Ellos la tiraron y se llenó tanto de peces que no podían arrastrarla” (21, 6): aparece la abundancia.

 

La abundancia siempre está ahí: ¿Dios no es acaso este Misterio Infinito de Amor y Belleza?

 

Cuando salimos de la pura lógica, de la necesidad de control y de la ceguera del ego, se nos abre la visión, se nos regala Vida abundante: “Les volcarán sobre el regazo una buena medida, apretada, sacudida y desbordante” (Lc 6, 38).

 

Cuando nos abrimos al Espíritu y confiamos, la vida nos recompensa con una abundancia que nos supera por completo. Es la “gracia sobreabundante de Dios”, que aparece varias veces en San Pablo (Rom 5, 20; 2 Cor 9, 14).

 

Soy testigo de todo esto y solo puedo agradecer, con suspiros y lágrimas.

 

¡Atrevámonos a tirar las redes por la derecha!

 

Es el camino hacia la plenitud del amor.

Es un proceso – individual y comunitario –, como podemos ver en el dialogo entre Jesús y Pedro.

 

Juan construye este hermoso dialogo para mostrarnos este proceso de crecimiento en la confianza y en el amor.

 

Jesús quiere llevar a Pedro al amor más alto.

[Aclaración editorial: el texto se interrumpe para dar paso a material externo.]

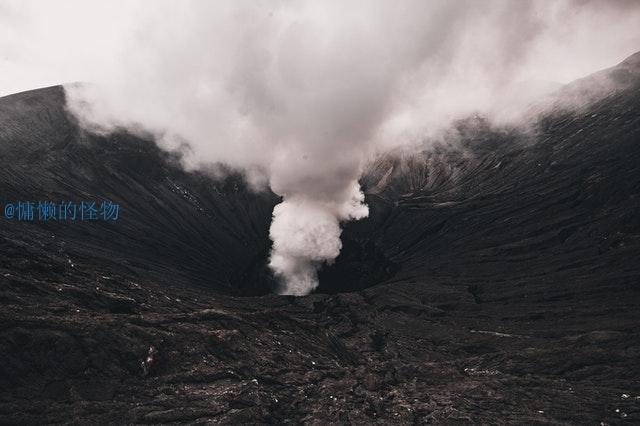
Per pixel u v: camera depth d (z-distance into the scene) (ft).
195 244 453.17
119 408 106.73
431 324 273.95
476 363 196.54
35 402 100.17
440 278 365.40
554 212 416.05
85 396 107.45
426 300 315.99
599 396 144.15
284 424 115.34
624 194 382.42
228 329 164.45
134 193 477.77
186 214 507.71
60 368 110.52
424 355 222.48
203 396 119.55
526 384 158.51
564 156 508.12
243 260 481.05
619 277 284.41
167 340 137.69
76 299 146.82
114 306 155.74
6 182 345.51
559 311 261.65
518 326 253.03
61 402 103.30
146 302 178.40
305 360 167.43
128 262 305.32
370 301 323.78
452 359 216.33
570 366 176.86
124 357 123.65
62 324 121.08
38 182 382.42
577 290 286.87
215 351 144.66
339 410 125.08
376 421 120.06
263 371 144.77
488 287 329.52
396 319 285.02
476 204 508.94
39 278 153.07
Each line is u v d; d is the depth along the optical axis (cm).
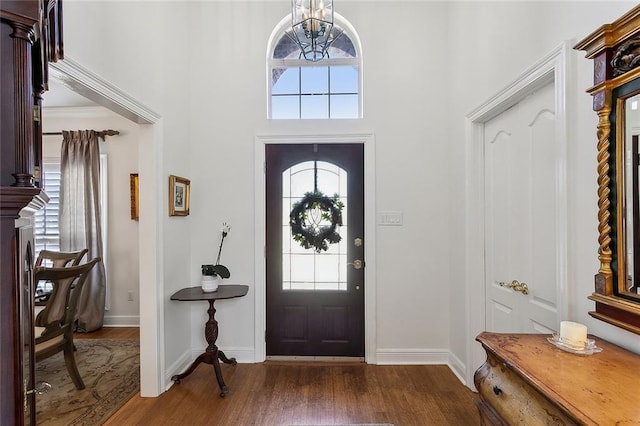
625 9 115
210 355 237
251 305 279
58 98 342
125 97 191
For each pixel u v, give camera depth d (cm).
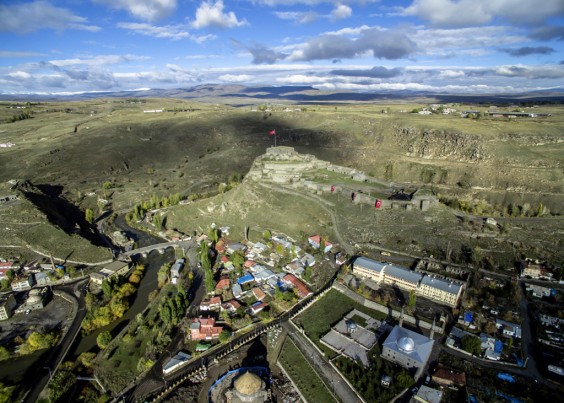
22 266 19875
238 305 16038
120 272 19588
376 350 13162
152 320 15575
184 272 19375
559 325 14075
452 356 12644
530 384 11406
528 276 17138
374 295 16100
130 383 12400
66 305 17112
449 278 17012
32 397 11912
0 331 15262
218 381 12138
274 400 11475
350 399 11331
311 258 19288
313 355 13162
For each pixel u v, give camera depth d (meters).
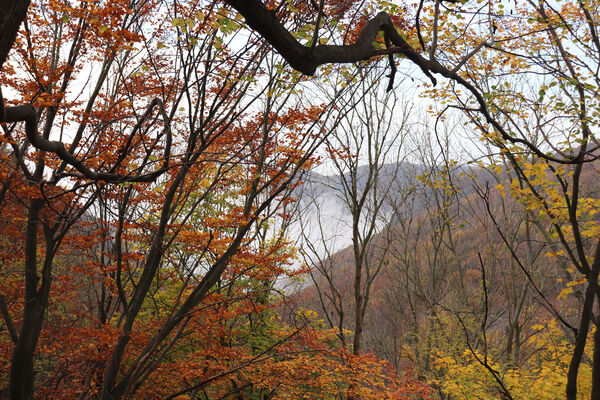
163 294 10.20
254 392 11.17
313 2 2.38
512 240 15.08
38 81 6.26
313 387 9.41
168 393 9.59
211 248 7.09
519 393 7.89
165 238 8.32
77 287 9.62
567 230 6.52
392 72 3.03
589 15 6.15
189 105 6.61
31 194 6.62
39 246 9.27
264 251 9.16
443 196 13.09
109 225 7.99
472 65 6.82
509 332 13.81
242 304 9.24
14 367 7.27
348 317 19.23
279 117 8.18
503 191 6.36
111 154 7.22
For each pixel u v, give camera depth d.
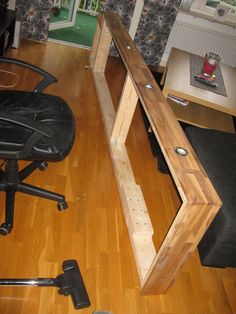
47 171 2.09
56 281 1.42
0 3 3.03
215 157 1.87
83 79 3.34
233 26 4.00
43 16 3.67
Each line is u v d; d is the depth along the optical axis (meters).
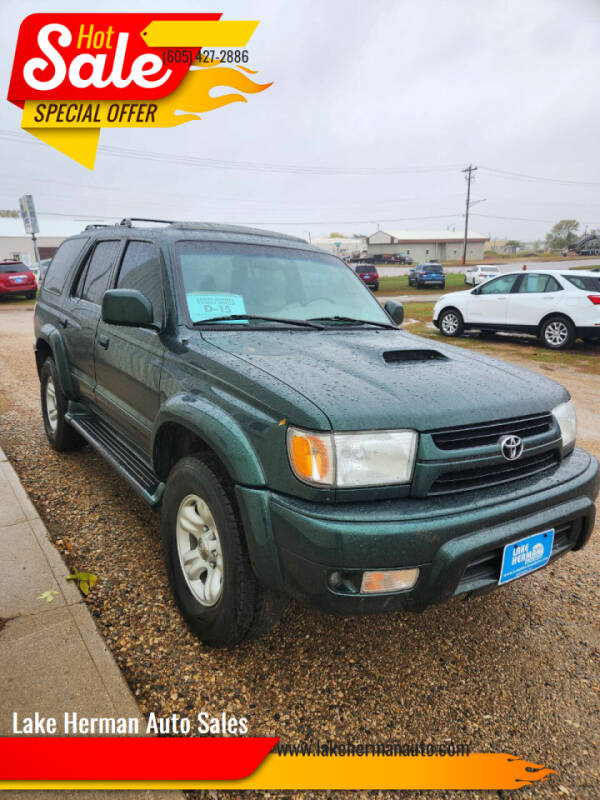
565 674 2.30
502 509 1.96
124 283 3.28
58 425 4.21
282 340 2.61
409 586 1.85
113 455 3.26
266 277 3.11
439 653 2.39
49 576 2.64
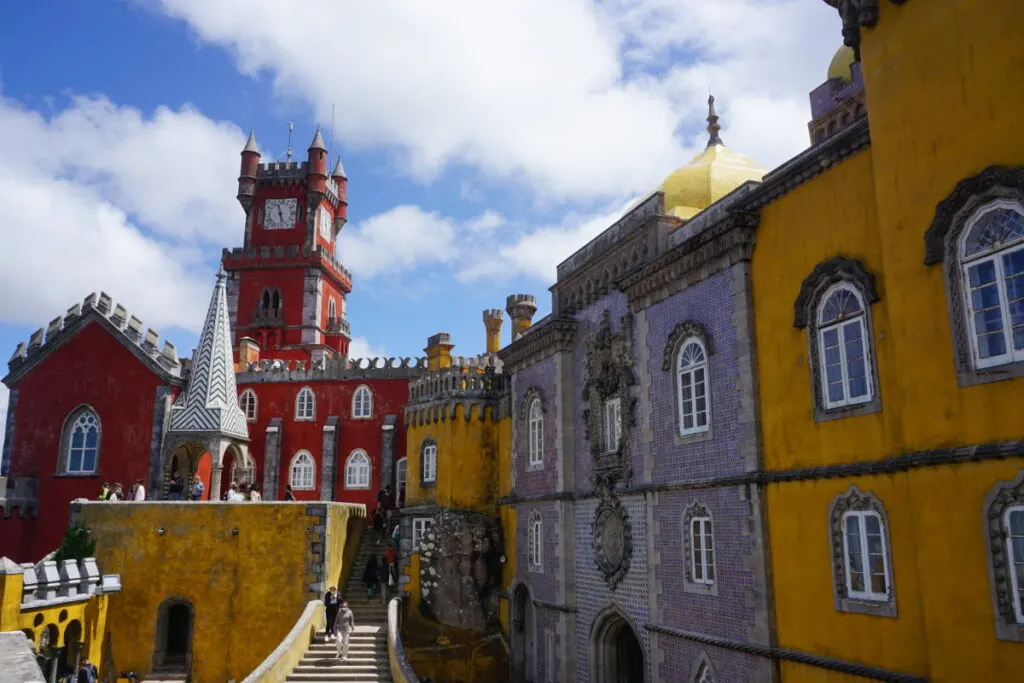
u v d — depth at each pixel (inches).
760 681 719.7
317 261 2755.9
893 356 611.8
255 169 2886.3
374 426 1961.1
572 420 1165.1
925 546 543.2
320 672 1049.5
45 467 1577.3
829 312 685.9
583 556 1098.7
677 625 856.3
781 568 717.3
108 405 1590.8
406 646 1291.8
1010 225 507.2
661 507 903.1
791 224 738.8
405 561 1423.5
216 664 1169.4
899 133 583.5
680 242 933.8
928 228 554.9
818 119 919.7
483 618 1354.6
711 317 838.5
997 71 513.7
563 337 1184.2
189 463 1470.2
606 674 1035.9
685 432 873.5
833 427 668.7
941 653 525.3
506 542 1379.2
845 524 651.5
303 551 1209.4
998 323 510.3
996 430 502.9
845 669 631.2
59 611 1034.1
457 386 1470.2
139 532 1206.3
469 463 1443.2
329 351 2657.5
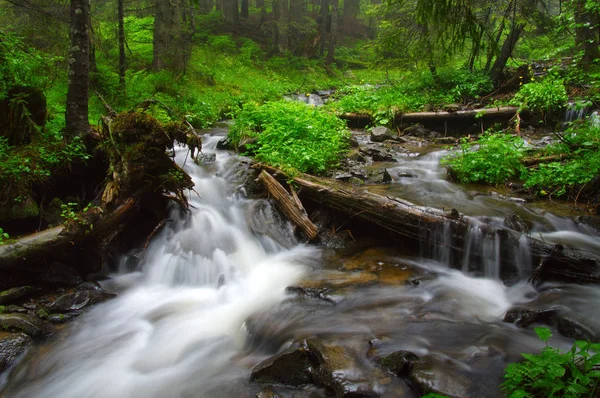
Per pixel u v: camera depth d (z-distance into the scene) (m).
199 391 4.06
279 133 9.95
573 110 12.32
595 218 6.93
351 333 4.51
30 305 5.46
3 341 4.62
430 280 5.81
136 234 7.11
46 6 11.05
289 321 4.95
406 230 6.70
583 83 13.57
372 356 4.04
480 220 6.61
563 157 8.99
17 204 6.39
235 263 6.72
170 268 6.57
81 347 4.89
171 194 7.82
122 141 6.55
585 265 5.49
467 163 9.26
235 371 4.30
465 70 18.05
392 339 4.35
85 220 6.17
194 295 6.11
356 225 7.48
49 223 6.65
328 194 7.40
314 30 33.25
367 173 9.57
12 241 5.70
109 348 4.89
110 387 4.27
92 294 5.75
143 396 4.12
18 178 6.44
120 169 6.58
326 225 7.55
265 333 4.81
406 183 9.02
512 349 4.10
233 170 9.23
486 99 16.11
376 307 5.13
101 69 13.86
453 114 13.84
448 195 8.18
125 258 6.75
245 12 37.34
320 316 4.99
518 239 5.85
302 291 5.59
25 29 11.40
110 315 5.55
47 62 9.33
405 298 5.34
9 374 4.42
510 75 16.98
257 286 6.09
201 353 4.75
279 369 3.98
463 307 5.12
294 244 7.25
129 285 6.34
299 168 8.68
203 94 17.70
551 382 3.02
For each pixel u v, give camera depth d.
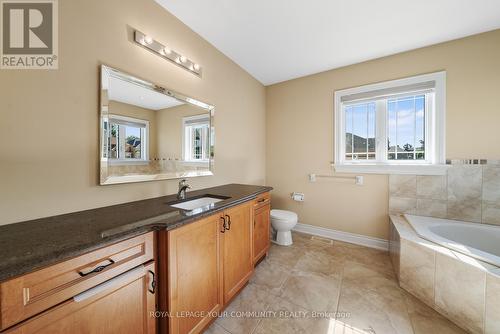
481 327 1.17
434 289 1.41
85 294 0.70
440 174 1.99
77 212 1.08
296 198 2.85
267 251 2.09
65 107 1.03
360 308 1.42
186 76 1.72
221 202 1.39
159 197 1.54
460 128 1.91
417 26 1.74
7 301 0.55
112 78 1.21
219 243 1.30
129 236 0.83
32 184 0.94
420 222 1.89
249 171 2.73
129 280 0.84
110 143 1.20
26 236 0.76
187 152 1.77
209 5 1.50
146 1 1.39
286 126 2.96
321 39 1.93
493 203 1.80
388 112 2.31
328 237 2.67
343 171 2.55
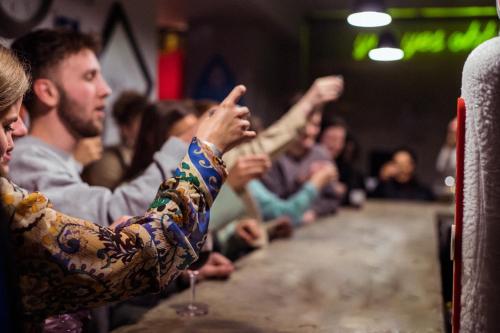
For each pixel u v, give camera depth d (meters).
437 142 6.93
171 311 1.32
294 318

El Espíritu quiere llevarnos, obviamente, por el mismo camino… ¡pero tiene que vencer nuestras resistencias!

 

En el fondo, le tenemos miedo al amor y le tenemos miedo a la plenitud.

 

El amor es pura desposesión y entrega, pura confianza y libertad.

Las alturas de todo tipo – también la del amor – nos dan vértigos.

 

El primer paso es la escucha: “Simón, hijo de Juan, ¿me amas?”.

Como afirma el teólogo Paul Tillich (1886-1965): “el primer deber del amor es saber escuchar.” La escucha es apertura, disponibilidad. La verdadera escucha nos hace dar cuenta de cuanto somos amados y de nuestro potencial de respuesta.

La escucha nos hace conscientes de que “nosotros amamos porque Dios nos amó primero” (1 Juan 4, 19).

 

Escucharme es escuchar al Espíritu.

Escucharme me abre al Espíritu.

Escucharme me pone en marcha.

Escucharme me abrirá a la experiencia de la abundancia y a la plenitud del amor.